WORK INSTRUCTION
Leave out the pictures and set down the rest of the listing below word for word.

--- LISTED ENTRIES Enclosed Below ---

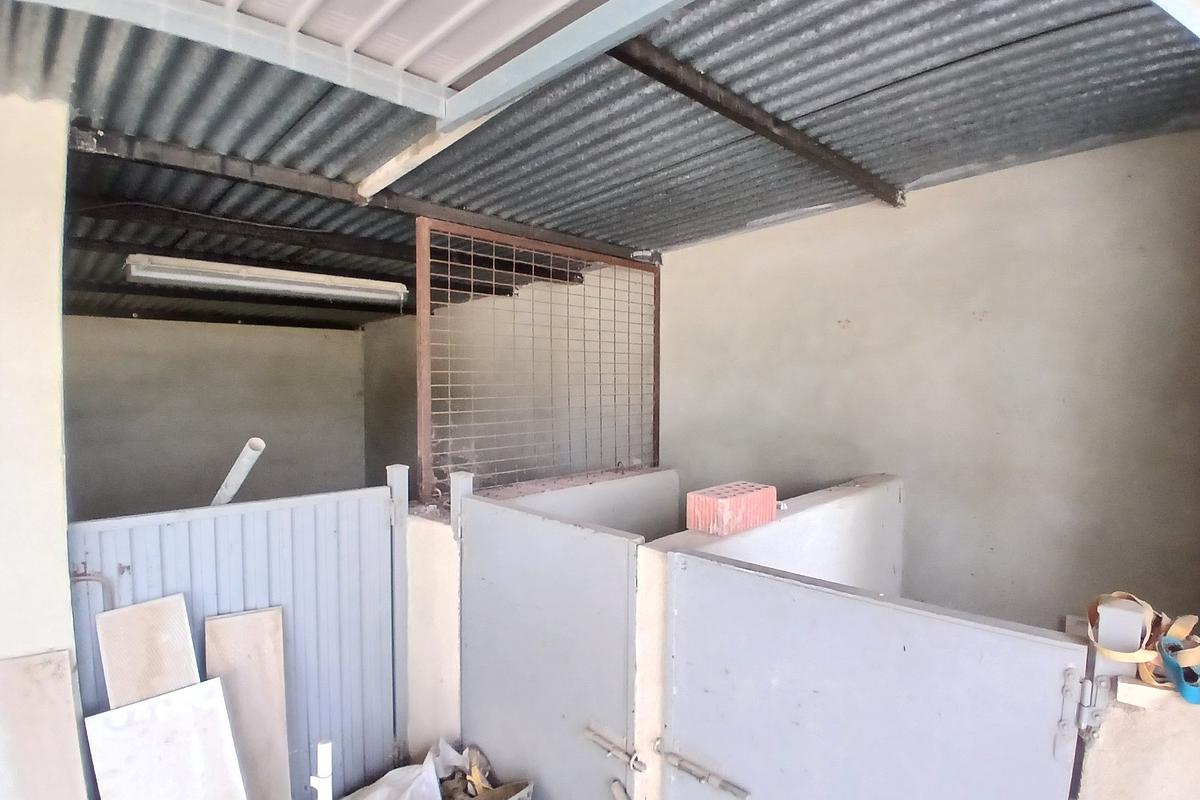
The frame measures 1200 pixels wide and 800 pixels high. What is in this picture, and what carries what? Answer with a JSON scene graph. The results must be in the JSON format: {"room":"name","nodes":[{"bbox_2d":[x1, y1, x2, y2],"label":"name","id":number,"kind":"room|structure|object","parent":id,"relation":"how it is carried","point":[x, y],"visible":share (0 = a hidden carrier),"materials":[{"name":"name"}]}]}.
{"room":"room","nodes":[
{"label":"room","id":0,"kind":"room"},
{"bbox_2d":[0,75,81,797],"label":"left wall","id":1,"kind":"structure","parent":0,"point":[59,528],"materials":[{"name":"paint"}]},
{"bbox_2d":[66,314,367,522],"label":"back wall","id":2,"kind":"structure","parent":0,"point":[240,353],"materials":[{"name":"grey paint"}]},
{"bbox_2d":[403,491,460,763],"label":"wall","id":3,"kind":"structure","parent":0,"point":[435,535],"materials":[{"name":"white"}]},
{"bbox_2d":[70,472,400,799],"label":"metal gate","id":4,"kind":"object","parent":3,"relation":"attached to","point":[135,558],"visible":0.72,"materials":[{"name":"metal"}]},
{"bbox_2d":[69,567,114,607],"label":"handle","id":5,"kind":"object","parent":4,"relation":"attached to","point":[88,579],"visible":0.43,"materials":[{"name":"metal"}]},
{"bbox_2d":[210,437,266,507],"label":"white pipe","id":6,"kind":"object","parent":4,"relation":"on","point":[240,462],"visible":0.42,"materials":[{"name":"white plastic"}]},
{"bbox_2d":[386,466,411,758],"label":"gate post","id":7,"kind":"object","parent":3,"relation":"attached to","point":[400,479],"visible":0.71,"materials":[{"name":"grey metal"}]},
{"bbox_2d":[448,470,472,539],"label":"gate post","id":8,"kind":"object","parent":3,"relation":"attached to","point":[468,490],"visible":0.53,"materials":[{"name":"metal"}]},
{"bbox_2d":[454,490,642,799],"label":"metal gate","id":9,"kind":"structure","parent":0,"point":[466,691],"materials":[{"name":"metal"}]},
{"bbox_2d":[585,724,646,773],"label":"door latch","id":10,"kind":"object","parent":9,"relation":"attached to","point":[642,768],"visible":0.96,"materials":[{"name":"silver metal"}]},
{"bbox_2d":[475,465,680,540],"label":"partition wall","id":11,"kind":"structure","parent":0,"point":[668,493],"materials":[{"name":"paint"}]},
{"bbox_2d":[415,215,661,508],"label":"mesh panel","id":12,"kind":"object","parent":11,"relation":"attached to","point":[658,316],"visible":0.92,"materials":[{"name":"metal"}]},
{"bbox_2d":[0,0,1199,330],"label":"corrugated roof","id":13,"kind":"structure","parent":0,"point":[646,236],"materials":[{"name":"grey metal"}]},
{"bbox_2d":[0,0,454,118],"label":"roof beam","id":14,"kind":"object","parent":13,"relation":"attached to","point":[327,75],"visible":0.99,"materials":[{"name":"metal"}]},
{"bbox_2d":[124,254,409,305],"label":"fluorescent light","id":15,"kind":"object","parent":13,"relation":"hanging from","point":[243,274],"visible":0.99,"materials":[{"name":"white"}]},
{"bbox_2d":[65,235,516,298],"label":"roof beam","id":16,"kind":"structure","parent":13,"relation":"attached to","point":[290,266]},
{"bbox_2d":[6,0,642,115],"label":"corrugated roof","id":17,"kind":"object","parent":13,"relation":"attached to","point":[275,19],"visible":0.94,"materials":[{"name":"metal"}]},
{"bbox_2d":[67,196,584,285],"label":"roof beam","id":18,"kind":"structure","parent":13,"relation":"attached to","point":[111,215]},
{"bbox_2d":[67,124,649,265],"label":"steel beam","id":19,"kind":"structure","parent":13,"relation":"attached to","point":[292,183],"materials":[{"name":"metal"}]},
{"bbox_2d":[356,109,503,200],"label":"wooden beam","id":20,"kind":"structure","parent":13,"relation":"attached to","point":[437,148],"materials":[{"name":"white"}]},
{"bbox_2d":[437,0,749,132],"label":"roof beam","id":21,"kind":"structure","parent":13,"relation":"attached to","point":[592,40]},
{"bbox_2d":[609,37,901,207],"label":"roof beam","id":22,"kind":"structure","parent":13,"relation":"attached to","point":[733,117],"materials":[{"name":"brown metal"}]},
{"bbox_2d":[627,471,902,797],"label":"partition wall","id":23,"kind":"structure","parent":0,"point":[851,493],"materials":[{"name":"white paint"}]},
{"bbox_2d":[685,481,776,535],"label":"brick","id":24,"kind":"object","parent":23,"relation":"on","point":[731,502],"visible":0.97,"materials":[{"name":"red brick"}]},
{"bbox_2d":[665,545,1094,799],"label":"metal gate","id":25,"kind":"structure","parent":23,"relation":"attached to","point":[900,640],"materials":[{"name":"metal"}]},
{"bbox_2d":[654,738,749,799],"label":"door latch","id":26,"kind":"object","parent":25,"relation":"attached to","point":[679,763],"visible":0.97,"materials":[{"name":"silver metal"}]},
{"bbox_2d":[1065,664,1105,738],"label":"gate hinge","id":27,"kind":"object","parent":25,"relation":"attached to","point":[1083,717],"visible":0.81,"materials":[{"name":"metal"}]},
{"bbox_2d":[371,131,1194,637],"label":"right wall","id":28,"kind":"structure","parent":0,"point":[853,318],"materials":[{"name":"paint"}]},
{"bbox_2d":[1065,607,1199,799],"label":"wall","id":29,"kind":"structure","parent":0,"point":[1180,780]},
{"bbox_2d":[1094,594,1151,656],"label":"metal post","id":30,"kind":"object","parent":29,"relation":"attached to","point":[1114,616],"visible":0.82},
{"bbox_2d":[1082,591,1199,702],"label":"strap","id":31,"kind":"object","parent":29,"relation":"on","point":[1147,677],"visible":0.72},
{"bbox_2d":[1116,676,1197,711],"label":"wooden block","id":32,"kind":"object","parent":29,"relation":"attached to","point":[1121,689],"visible":0.51,"materials":[{"name":"white"}]},
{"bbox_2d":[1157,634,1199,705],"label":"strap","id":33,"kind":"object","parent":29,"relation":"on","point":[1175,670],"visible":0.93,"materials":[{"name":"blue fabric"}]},
{"label":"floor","id":34,"kind":"structure","parent":0,"visible":0},
{"bbox_2d":[0,649,88,799],"label":"slab","id":35,"kind":"object","parent":34,"relation":"on","point":[29,698],"visible":0.98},
{"bbox_2d":[95,591,201,710],"label":"tile","id":36,"kind":"object","parent":34,"relation":"on","point":[181,633],"visible":0.59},
{"bbox_2d":[82,678,247,799],"label":"tile","id":37,"kind":"object","parent":34,"relation":"on","point":[144,705],"visible":0.97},
{"bbox_2d":[204,604,292,799],"label":"tile","id":38,"kind":"object","parent":34,"relation":"on","point":[233,633],"visible":0.79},
{"bbox_2d":[309,739,333,799],"label":"white pipe","id":39,"kind":"object","parent":34,"relation":"on","point":[327,782],"visible":0.96,"materials":[{"name":"white plastic"}]},
{"bbox_2d":[331,742,454,799],"label":"plastic bag","id":40,"kind":"object","parent":34,"relation":"on","point":[376,798],"visible":0.8,"materials":[{"name":"white plastic"}]},
{"bbox_2d":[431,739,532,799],"label":"plastic bag","id":41,"kind":"object","parent":34,"relation":"on","point":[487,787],"visible":0.74,"materials":[{"name":"plastic"}]},
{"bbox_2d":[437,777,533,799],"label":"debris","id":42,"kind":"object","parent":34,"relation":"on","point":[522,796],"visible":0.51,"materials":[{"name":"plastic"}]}
]}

--- End of Enclosed LISTED ENTRIES ---

EXPECTED ANSWER
The frame measures 1200 pixels wide and 800 pixels high. What is in this picture, and what carries what? Answer with a JSON scene graph. The results must be in the JSON format: {"room":"name","nodes":[{"bbox_2d":[x1, y1, x2, y2],"label":"name","id":number,"kind":"room|structure|object","parent":id,"relation":"how it is carried","point":[x, y],"visible":share (0 = a hidden carrier),"materials":[{"name":"name"}]}]}.
{"room":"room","nodes":[
{"label":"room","id":0,"kind":"room"},
{"bbox_2d":[0,75,81,797],"label":"left wall","id":1,"kind":"structure","parent":0,"point":[59,528],"materials":[{"name":"paint"}]},
{"bbox_2d":[66,314,367,522],"label":"back wall","id":2,"kind":"structure","parent":0,"point":[240,353],"materials":[{"name":"grey paint"}]},
{"bbox_2d":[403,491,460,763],"label":"wall","id":3,"kind":"structure","parent":0,"point":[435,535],"materials":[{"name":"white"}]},
{"bbox_2d":[70,472,400,799],"label":"metal gate","id":4,"kind":"object","parent":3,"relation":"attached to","point":[135,558],"visible":0.72,"materials":[{"name":"metal"}]},
{"bbox_2d":[69,567,114,607],"label":"handle","id":5,"kind":"object","parent":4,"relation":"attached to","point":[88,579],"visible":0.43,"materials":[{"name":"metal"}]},
{"bbox_2d":[210,437,266,507],"label":"white pipe","id":6,"kind":"object","parent":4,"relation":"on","point":[240,462],"visible":0.42,"materials":[{"name":"white plastic"}]},
{"bbox_2d":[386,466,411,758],"label":"gate post","id":7,"kind":"object","parent":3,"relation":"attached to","point":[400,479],"visible":0.71,"materials":[{"name":"grey metal"}]},
{"bbox_2d":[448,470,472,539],"label":"gate post","id":8,"kind":"object","parent":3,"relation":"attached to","point":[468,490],"visible":0.53,"materials":[{"name":"metal"}]},
{"bbox_2d":[454,490,642,799],"label":"metal gate","id":9,"kind":"structure","parent":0,"point":[466,691],"materials":[{"name":"metal"}]},
{"bbox_2d":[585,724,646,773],"label":"door latch","id":10,"kind":"object","parent":9,"relation":"attached to","point":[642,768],"visible":0.96,"materials":[{"name":"silver metal"}]},
{"bbox_2d":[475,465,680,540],"label":"partition wall","id":11,"kind":"structure","parent":0,"point":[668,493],"materials":[{"name":"paint"}]},
{"bbox_2d":[415,215,661,508],"label":"mesh panel","id":12,"kind":"object","parent":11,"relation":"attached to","point":[658,316],"visible":0.92,"materials":[{"name":"metal"}]},
{"bbox_2d":[0,0,1199,330],"label":"corrugated roof","id":13,"kind":"structure","parent":0,"point":[646,236],"materials":[{"name":"grey metal"}]},
{"bbox_2d":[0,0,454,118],"label":"roof beam","id":14,"kind":"object","parent":13,"relation":"attached to","point":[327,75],"visible":0.99,"materials":[{"name":"metal"}]},
{"bbox_2d":[124,254,409,305],"label":"fluorescent light","id":15,"kind":"object","parent":13,"relation":"hanging from","point":[243,274],"visible":0.99,"materials":[{"name":"white"}]},
{"bbox_2d":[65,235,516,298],"label":"roof beam","id":16,"kind":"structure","parent":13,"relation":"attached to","point":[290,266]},
{"bbox_2d":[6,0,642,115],"label":"corrugated roof","id":17,"kind":"object","parent":13,"relation":"attached to","point":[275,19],"visible":0.94,"materials":[{"name":"metal"}]},
{"bbox_2d":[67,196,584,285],"label":"roof beam","id":18,"kind":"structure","parent":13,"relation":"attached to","point":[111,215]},
{"bbox_2d":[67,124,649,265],"label":"steel beam","id":19,"kind":"structure","parent":13,"relation":"attached to","point":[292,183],"materials":[{"name":"metal"}]},
{"bbox_2d":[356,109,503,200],"label":"wooden beam","id":20,"kind":"structure","parent":13,"relation":"attached to","point":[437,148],"materials":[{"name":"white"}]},
{"bbox_2d":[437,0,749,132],"label":"roof beam","id":21,"kind":"structure","parent":13,"relation":"attached to","point":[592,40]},
{"bbox_2d":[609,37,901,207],"label":"roof beam","id":22,"kind":"structure","parent":13,"relation":"attached to","point":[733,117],"materials":[{"name":"brown metal"}]},
{"bbox_2d":[627,471,902,797],"label":"partition wall","id":23,"kind":"structure","parent":0,"point":[851,493],"materials":[{"name":"white paint"}]},
{"bbox_2d":[685,481,776,535],"label":"brick","id":24,"kind":"object","parent":23,"relation":"on","point":[731,502],"visible":0.97,"materials":[{"name":"red brick"}]},
{"bbox_2d":[665,545,1094,799],"label":"metal gate","id":25,"kind":"structure","parent":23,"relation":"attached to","point":[900,640],"materials":[{"name":"metal"}]},
{"bbox_2d":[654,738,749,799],"label":"door latch","id":26,"kind":"object","parent":25,"relation":"attached to","point":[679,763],"visible":0.97,"materials":[{"name":"silver metal"}]},
{"bbox_2d":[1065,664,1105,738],"label":"gate hinge","id":27,"kind":"object","parent":25,"relation":"attached to","point":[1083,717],"visible":0.81,"materials":[{"name":"metal"}]},
{"bbox_2d":[371,131,1194,637],"label":"right wall","id":28,"kind":"structure","parent":0,"point":[853,318],"materials":[{"name":"paint"}]},
{"bbox_2d":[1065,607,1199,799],"label":"wall","id":29,"kind":"structure","parent":0,"point":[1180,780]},
{"bbox_2d":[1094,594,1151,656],"label":"metal post","id":30,"kind":"object","parent":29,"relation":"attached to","point":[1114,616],"visible":0.82},
{"bbox_2d":[1082,591,1199,702],"label":"strap","id":31,"kind":"object","parent":29,"relation":"on","point":[1147,677],"visible":0.72},
{"bbox_2d":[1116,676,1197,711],"label":"wooden block","id":32,"kind":"object","parent":29,"relation":"attached to","point":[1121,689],"visible":0.51,"materials":[{"name":"white"}]},
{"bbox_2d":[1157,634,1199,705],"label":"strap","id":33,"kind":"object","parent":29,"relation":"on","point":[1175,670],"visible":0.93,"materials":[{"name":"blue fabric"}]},
{"label":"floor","id":34,"kind":"structure","parent":0,"visible":0},
{"bbox_2d":[0,649,88,799],"label":"slab","id":35,"kind":"object","parent":34,"relation":"on","point":[29,698],"visible":0.98},
{"bbox_2d":[95,591,201,710],"label":"tile","id":36,"kind":"object","parent":34,"relation":"on","point":[181,633],"visible":0.59},
{"bbox_2d":[82,678,247,799],"label":"tile","id":37,"kind":"object","parent":34,"relation":"on","point":[144,705],"visible":0.97},
{"bbox_2d":[204,604,292,799],"label":"tile","id":38,"kind":"object","parent":34,"relation":"on","point":[233,633],"visible":0.79},
{"bbox_2d":[309,739,333,799],"label":"white pipe","id":39,"kind":"object","parent":34,"relation":"on","point":[327,782],"visible":0.96,"materials":[{"name":"white plastic"}]},
{"bbox_2d":[331,742,454,799],"label":"plastic bag","id":40,"kind":"object","parent":34,"relation":"on","point":[376,798],"visible":0.8,"materials":[{"name":"white plastic"}]},
{"bbox_2d":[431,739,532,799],"label":"plastic bag","id":41,"kind":"object","parent":34,"relation":"on","point":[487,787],"visible":0.74,"materials":[{"name":"plastic"}]},
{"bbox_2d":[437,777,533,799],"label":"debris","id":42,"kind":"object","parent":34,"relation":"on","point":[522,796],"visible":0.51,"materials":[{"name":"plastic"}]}
]}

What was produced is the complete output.